** Problem details **
Can you rewrite the lines starting at "他にも温泉やカラオケ、旅行も大好きなので語り合いましょ" and ending at "harina de garbanzo y especias, con cheddar y", replacing "vacuno" with "ternera" and leaving everything else unchanged? Omit the pictures from your answer.

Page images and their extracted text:
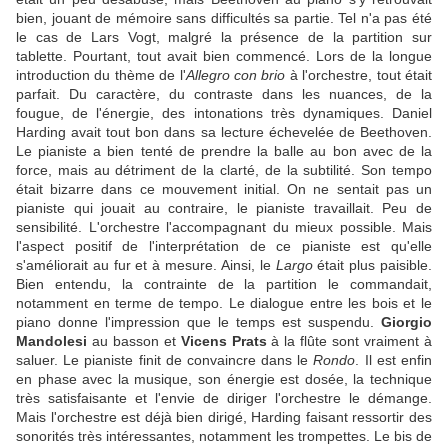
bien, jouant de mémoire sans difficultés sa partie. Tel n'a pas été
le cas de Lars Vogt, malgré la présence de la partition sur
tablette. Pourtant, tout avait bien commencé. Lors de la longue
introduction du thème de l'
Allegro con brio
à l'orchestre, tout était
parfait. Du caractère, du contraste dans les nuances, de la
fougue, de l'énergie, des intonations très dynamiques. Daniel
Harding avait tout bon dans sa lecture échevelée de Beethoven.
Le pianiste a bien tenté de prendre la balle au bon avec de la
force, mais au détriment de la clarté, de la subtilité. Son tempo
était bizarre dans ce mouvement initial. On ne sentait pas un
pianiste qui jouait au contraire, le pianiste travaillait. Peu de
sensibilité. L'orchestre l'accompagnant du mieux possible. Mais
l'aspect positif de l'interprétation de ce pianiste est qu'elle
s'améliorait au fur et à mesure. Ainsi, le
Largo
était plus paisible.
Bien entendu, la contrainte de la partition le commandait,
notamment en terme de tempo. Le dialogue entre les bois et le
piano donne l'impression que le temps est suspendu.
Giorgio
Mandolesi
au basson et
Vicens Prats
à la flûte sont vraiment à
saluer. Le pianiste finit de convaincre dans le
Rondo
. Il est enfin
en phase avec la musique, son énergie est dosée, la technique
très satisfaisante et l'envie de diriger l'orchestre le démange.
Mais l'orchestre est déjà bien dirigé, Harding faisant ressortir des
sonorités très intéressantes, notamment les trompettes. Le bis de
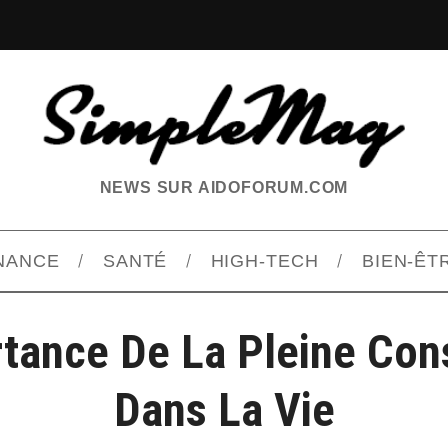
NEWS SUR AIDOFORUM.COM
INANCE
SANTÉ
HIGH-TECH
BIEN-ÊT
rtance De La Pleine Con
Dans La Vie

==

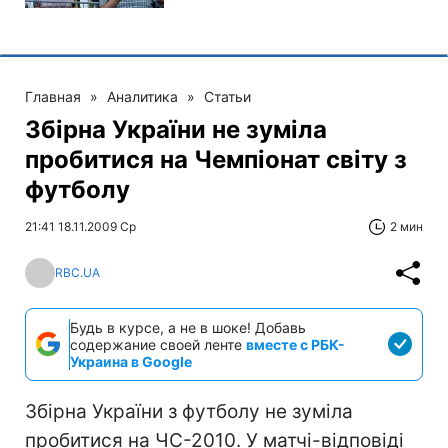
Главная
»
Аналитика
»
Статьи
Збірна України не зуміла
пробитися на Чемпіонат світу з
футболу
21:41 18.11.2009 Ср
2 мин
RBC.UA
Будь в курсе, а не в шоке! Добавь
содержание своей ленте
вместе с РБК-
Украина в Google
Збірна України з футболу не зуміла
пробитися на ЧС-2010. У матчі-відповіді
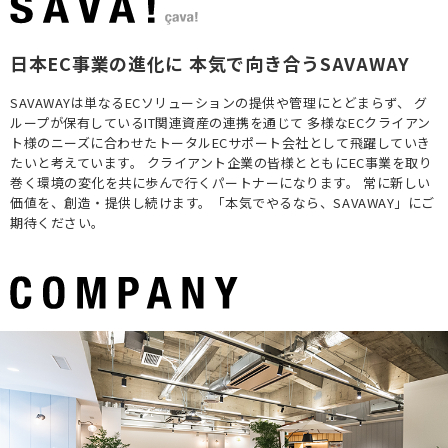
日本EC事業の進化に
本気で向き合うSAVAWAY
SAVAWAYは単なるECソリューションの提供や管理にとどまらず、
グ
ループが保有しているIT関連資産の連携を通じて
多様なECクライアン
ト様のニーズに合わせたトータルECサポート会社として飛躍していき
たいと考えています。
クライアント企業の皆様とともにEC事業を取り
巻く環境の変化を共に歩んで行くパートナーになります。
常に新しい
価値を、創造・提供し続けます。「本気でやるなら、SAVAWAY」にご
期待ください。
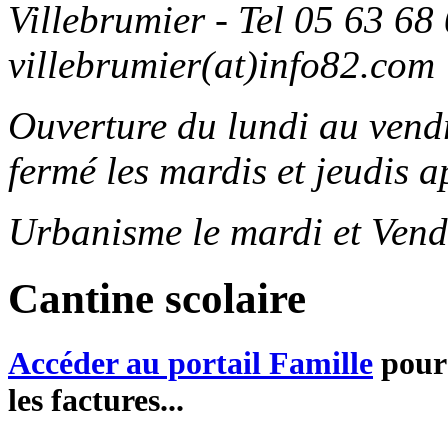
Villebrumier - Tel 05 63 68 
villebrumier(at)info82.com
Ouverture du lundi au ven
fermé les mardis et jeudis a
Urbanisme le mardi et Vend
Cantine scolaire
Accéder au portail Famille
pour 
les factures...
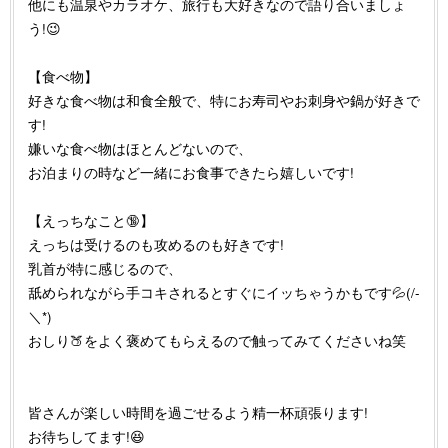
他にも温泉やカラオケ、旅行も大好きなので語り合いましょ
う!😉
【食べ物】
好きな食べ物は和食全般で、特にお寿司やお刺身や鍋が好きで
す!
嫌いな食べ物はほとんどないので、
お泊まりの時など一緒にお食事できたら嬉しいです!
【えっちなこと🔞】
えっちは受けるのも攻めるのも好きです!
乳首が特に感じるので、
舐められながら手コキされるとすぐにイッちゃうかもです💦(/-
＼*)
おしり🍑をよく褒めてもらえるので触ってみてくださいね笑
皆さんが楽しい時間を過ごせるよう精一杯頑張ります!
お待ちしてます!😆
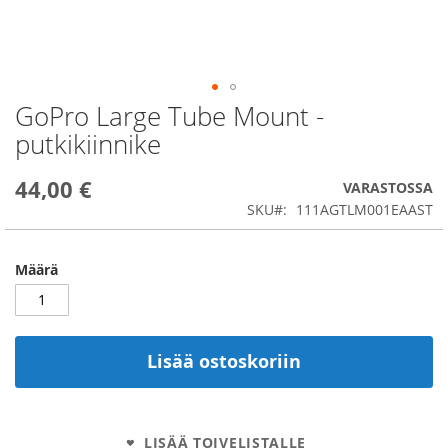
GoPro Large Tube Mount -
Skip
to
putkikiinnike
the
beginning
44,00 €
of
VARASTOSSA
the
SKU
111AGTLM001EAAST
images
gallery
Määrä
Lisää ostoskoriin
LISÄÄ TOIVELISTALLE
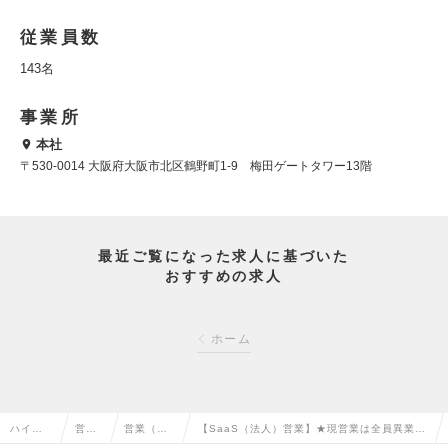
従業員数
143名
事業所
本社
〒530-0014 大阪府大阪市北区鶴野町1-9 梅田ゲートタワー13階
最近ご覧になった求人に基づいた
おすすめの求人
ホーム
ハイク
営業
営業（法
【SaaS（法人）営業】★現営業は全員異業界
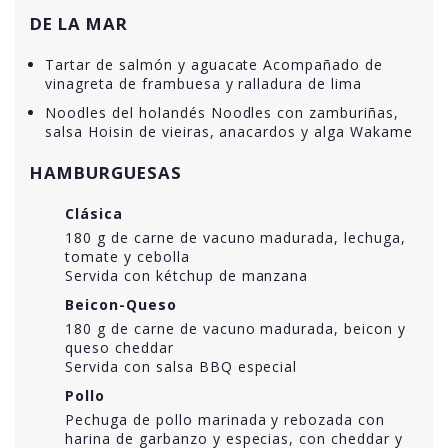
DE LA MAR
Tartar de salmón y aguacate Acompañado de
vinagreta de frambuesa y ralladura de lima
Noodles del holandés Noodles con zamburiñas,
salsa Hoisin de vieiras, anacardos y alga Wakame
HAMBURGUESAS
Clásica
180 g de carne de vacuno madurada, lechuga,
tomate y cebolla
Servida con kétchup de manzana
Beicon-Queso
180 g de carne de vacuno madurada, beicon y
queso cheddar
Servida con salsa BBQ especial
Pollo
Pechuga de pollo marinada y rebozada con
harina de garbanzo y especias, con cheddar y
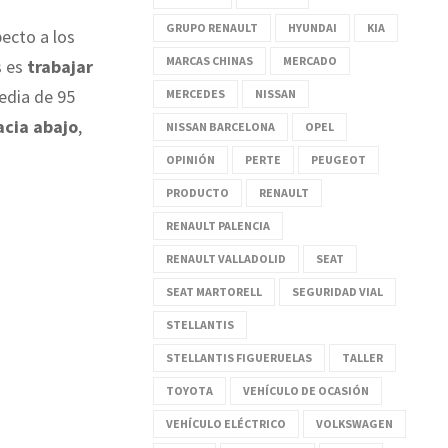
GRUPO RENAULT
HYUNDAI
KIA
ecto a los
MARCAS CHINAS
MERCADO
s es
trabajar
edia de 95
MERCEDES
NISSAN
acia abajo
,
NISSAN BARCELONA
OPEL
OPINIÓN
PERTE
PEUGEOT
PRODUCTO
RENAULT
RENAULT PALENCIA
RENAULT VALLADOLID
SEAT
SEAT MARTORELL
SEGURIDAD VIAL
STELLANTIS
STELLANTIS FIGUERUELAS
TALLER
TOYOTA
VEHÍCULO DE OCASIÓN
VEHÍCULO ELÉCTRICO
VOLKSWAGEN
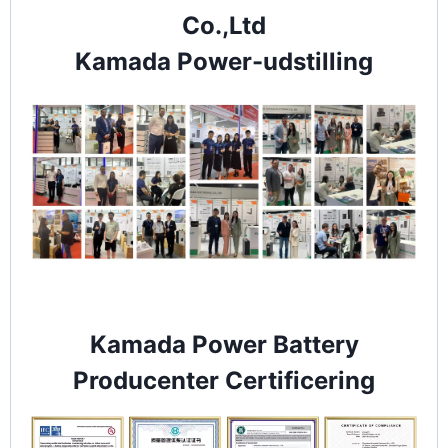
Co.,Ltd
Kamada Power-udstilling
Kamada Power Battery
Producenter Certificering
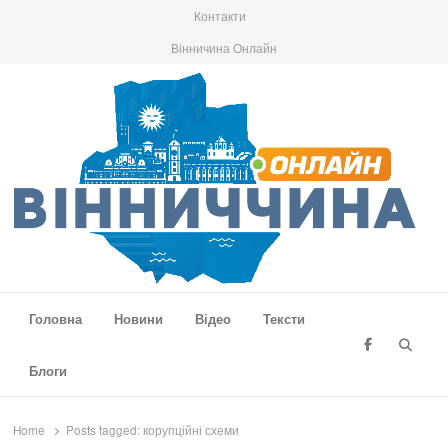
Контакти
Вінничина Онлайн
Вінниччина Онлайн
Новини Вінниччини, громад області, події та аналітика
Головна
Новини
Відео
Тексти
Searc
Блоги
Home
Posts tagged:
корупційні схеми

** Written answer **
他にも温泉やカラオケ、旅行も大好きなので語り合いましょ
う!😉
【食べ物】
好きな食べ物は和食全般で、特にお寿司やお刺身や鍋が好きで
す!
嫌いな食べ物はほとんどないので、
お泊まりの時など一緒にお食事できたら嬉しいです!
【えっちなこと🔞】
えっちは受けるのも攻めるのも好きです!
乳首が特に感じるので、
舐められながら手コキされるとすぐにイッちゃうかもです💦(/-
＼*)
おしり🍑をよく褒めてもらえるので触ってみてくださいね笑
皆さんが楽しい時間を過ごせるよう精一杯頑張ります!
お待ちしてます!😆
GoPro Large Tube Mount -
Skip
to
putkikiinnike
the
beginning
44,00 €
of
VARASTOSSA
the
SKU
111AGTLM001EAAST
images
gallery
Määrä
Lisää ostoskoriin
LISÄÄ TOIVELISTALLE
従業員数
143名
事業所
本社
〒530-0014 大阪府大阪市北区鶴野町1-9 梅田ゲートタワー13階
最近ご覧になった求人に基づいた
おすすめの求人
ホーム
ハイク
営業
営業（法
【SaaS（法人）営業】★現営業は全員異業界
DE LA MAR
Tartar de salmón y aguacate Acompañado de
vinagreta de frambuesa y ralladura de lima
Noodles del holandés Noodles con zamburiñas,
salsa Hoisin de vieiras, anacardos y alga Wakame
HAMBURGUESAS
Clásica
180 g de carne de ternera madurada, lechuga,
tomate y cebolla
Servida con kétchup de manzana
Beicon-Queso
180 g de carne de ternera madurada, beicon y
queso cheddar
Servida con salsa BBQ especial
Pollo
Pechuga de pollo marinada y rebozada con
harina de garbanzo y especias, con cheddar y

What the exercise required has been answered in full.